(Stored items):
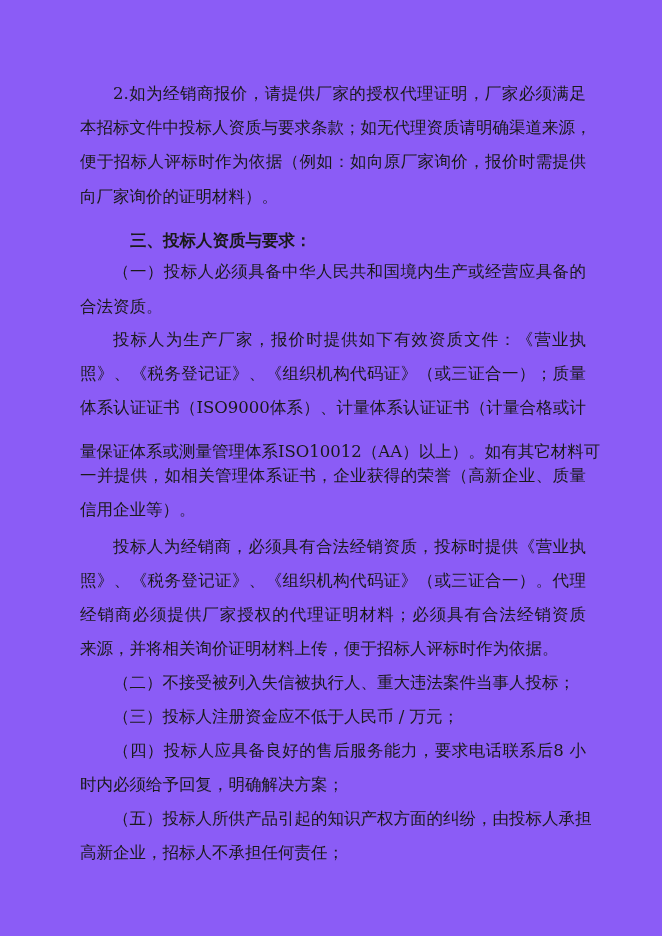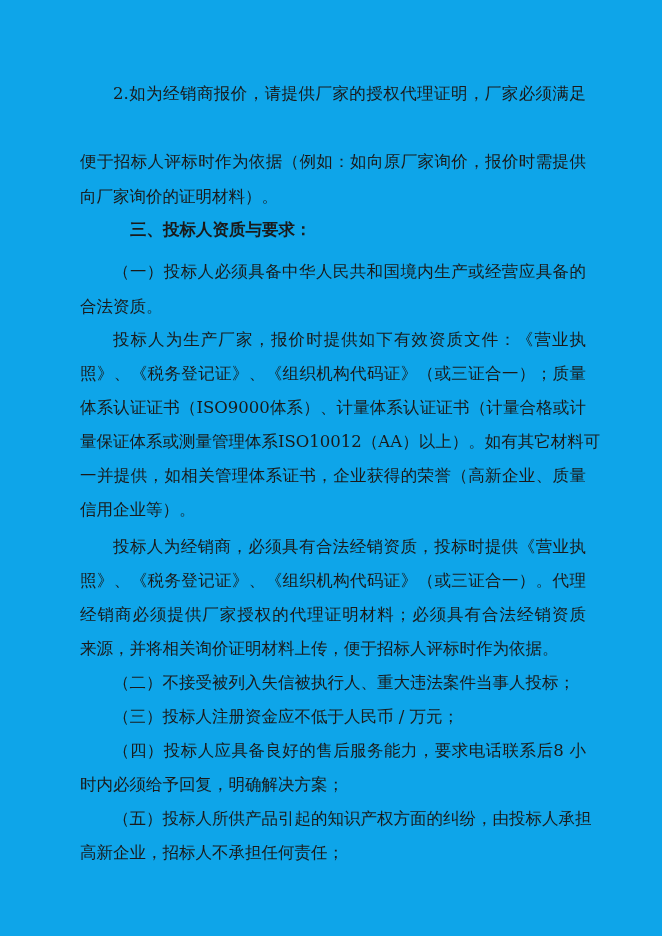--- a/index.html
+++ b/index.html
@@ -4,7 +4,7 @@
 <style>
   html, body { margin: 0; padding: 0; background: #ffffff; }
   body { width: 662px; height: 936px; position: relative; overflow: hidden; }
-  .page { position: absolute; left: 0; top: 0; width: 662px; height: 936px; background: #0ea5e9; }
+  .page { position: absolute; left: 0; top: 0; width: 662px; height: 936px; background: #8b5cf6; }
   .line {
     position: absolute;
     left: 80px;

(AIM OF THE TASK): Can the entries above be repeated exactly, without their pictures?

(YOUR SOLUTION):
--- a/index.html
+++ b/index.html
@@ -4,7 +4,7 @@
 <style>
   html, body { margin: 0; padding: 0; background: #ffffff; }
   body { width: 662px; height: 936px; position: relative; overflow: hidden; }
-  .page { position: absolute; left: 0; top: 0; width: 662px; height: 936px; background: #0ea5e9; }
+  .page { position: absolute; left: 0; top: 0; width: 662px; height: 936px; background: #8b5cf6; }
   .line {
     position: absolute;
     left: 80px;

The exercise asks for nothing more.